Skeptics of a strong hurricane-climate linkage also assert that our records have some apples-and-oranges issues, as a result of changing measurement techniques over time. For example, Chris Landsea of the National Hurricane Center argues that 50 years ago, Hurricane Dean may have been classified as a mere Category 3 storm: If a storm hit a relatively unpopulated stretch of coast, as Dean did, there wouldn't have been a lot of land-based measuring devices in place, and aircraft would have been afraid to penetrate a storm's eye and sample its true strength. So even though this decade may hold the "record" for the most Category 5 storms, we must remember that a record is only what's recorded. It's no great leap to imagine that some very strong storms from the 1960s might be underclassified in our database.

And so even as monster storms slam our coastlines, the hurricane-climate debate -- like so many other scientific debates that are highly relevant to political decision-making -- remains shot through with uncertainty. It's frustrating if you want to chart an appropriate public response. But uncertainty needn't be entirely unproductive. It needn't leave us paralyzed.

Just because we can't reach scientific conclusions beyond a reasonable doubt about hurricanes and climate doesn't mean that, as citizens or as policymakers, we can't say anything at all. When you see data that are not just anomalous (which is to say record-breaking) but anomalous in such a way that they fit scientists' predictions, it would be foolish not to take note.

Although no single event can serve as direct evidence of changing climate, hurricane intensity records are, nevertheless, suggestive. To be sure, weak words like "suggestive" aren't easy for citizens or policymakers to mobilize behind. These days seem to demand absolutes.

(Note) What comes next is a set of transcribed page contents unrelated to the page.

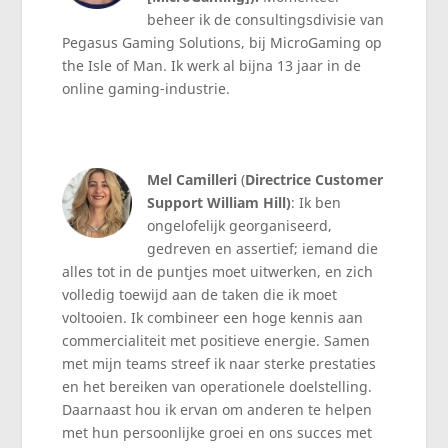
beheer ik de consultingsdivisie van
Pegasus Gaming Solutions, bij MicroGaming op
the Isle of Man. Ik werk al bijna 13 jaar in de
online gaming-industrie.
Mel Camilleri
(
Directrice Customer
Support William Hill)
: Ik ben
ongelofelijk georganiseerd,
gedreven en assertief; iemand die
alles tot in de puntjes moet uitwerken, en zich
volledig toewijd aan de taken die ik moet
voltooien. Ik combineer een hoge kennis aan
commercialiteit met positieve energie. Samen
met mijn teams streef ik naar sterke prestaties
en het bereiken van operationele doelstelling.
Daarnaast hou ik ervan om anderen te helpen
met hun persoonlijke groei en ons succes met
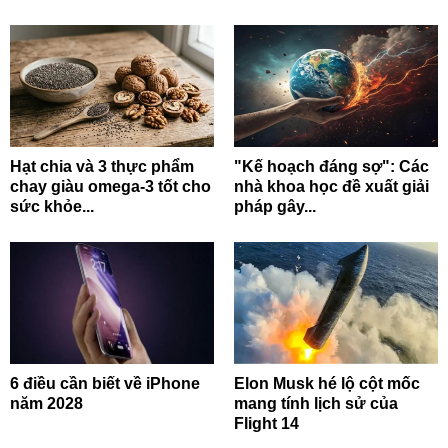
Hạt chia và 3 thực phẩm
"Kế hoạch đáng sợ": Các
chay giàu omega-3 tốt cho
nhà khoa học đề xuất giải
sức khỏe...
pháp gây...
6 điều cần biết về iPhone
Elon Musk hé lộ cột mốc
năm 2028
mang tính lịch sử của
Flight 14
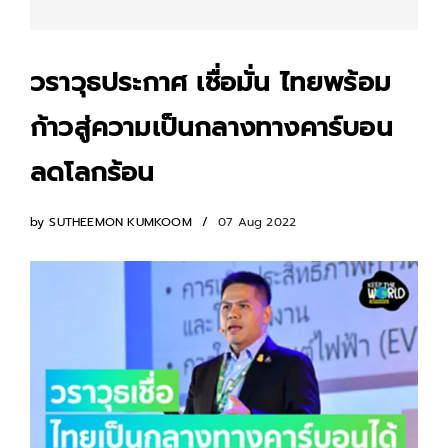
วราวุธประกาศ เชื่อมั่น ไทยพร้อม
ก้าวสู่ความเป็นกลางทางคาร์บอน
ลดโลกร้อน
by
SUTHEEMON KUMKOOM
07 Aug 2022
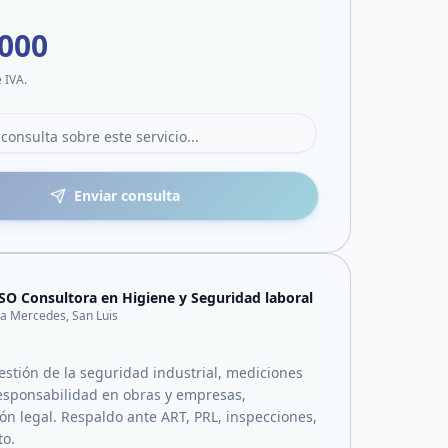
.000
e IVA.
Enviar consulta
SO Consultora en Higiene y Seguridad laboral
lla Mercedes, San Luis
estión de la seguridad industrial, mediciones
responsabilidad en obras y empresas,
n legal. Respaldo ante ART, PRL, inspecciones,
to.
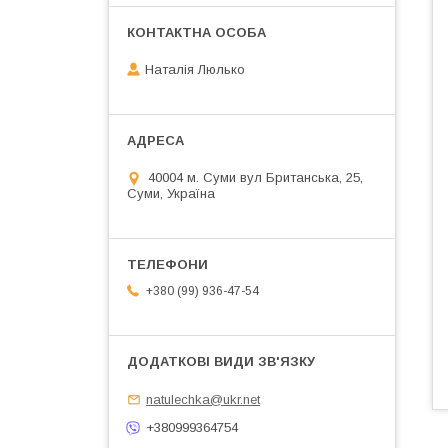
Наталія Люлько
40004 м. Суми вул Британська, 25,
Суми, Україна
+380 (99) 936-47-54
natulechka@ukr.net
+380999364754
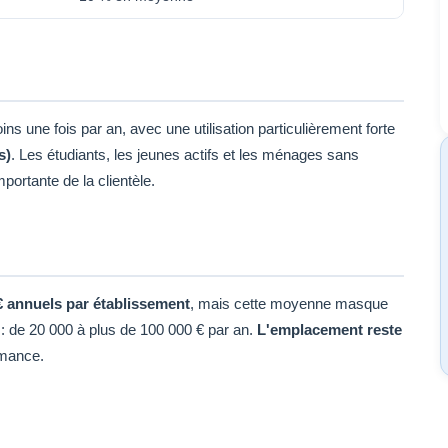
ns une fois par an, avec une utilisation particulièrement forte
s)
. Les étudiants, les jeunes actifs et les ménages sans
portante de la clientèle.
€ annuels par établissement
, mais cette moyenne masque
 : de 20 000 à plus de 100 000 € par an.
L'emplacement reste
rmance.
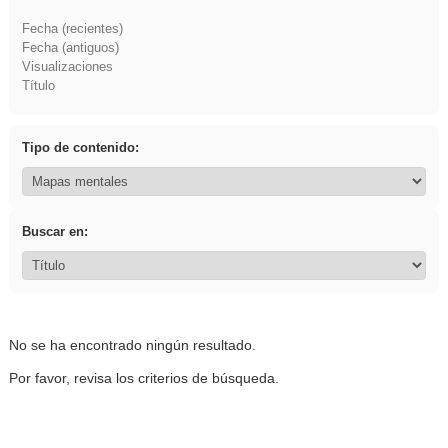
Fecha (recientes)
Fecha (antiguos)
Visualizaciones
Título
Tipo de contenido:
Buscar en:
No se ha encontrado ningún resultado.
Por favor, revisa los criterios de búsqueda.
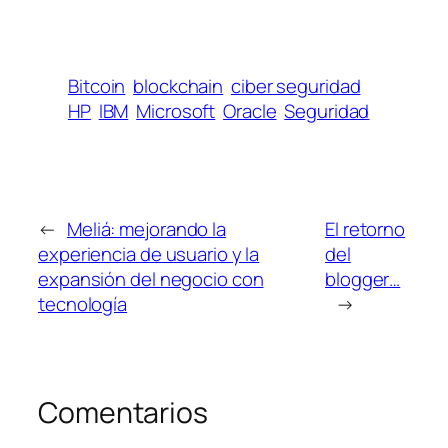
Bitcoin
blockchain
ciber seguridad
HP
IBM
Microsoft
Oracle
Seguridad
←
Meliá: mejorando la
El retorno
experiencia de usuario y la
del
expansión del negocio con
blogger…
tecnología
→
Comentarios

We ask, "Which side are you on?" and we want proof. Yet this time, what the data "prove" is that we must occupy -- and learn to act from -- the murky middle ground.

When it comes to the hurricane-global warming relationship, neither outright alarmism nor dismissive skepticism are warranted. Rather, taking the limited information that we have and making the most of it should lead to a stance of cautious, well-informed concern. Further research -- or, perhaps, more mega-hurricanes -- may seal the issue. But meanwhile, given how much we have at stake, we should already be moving to prepare and protect ourselves -- even as we remain fully open to new evidence.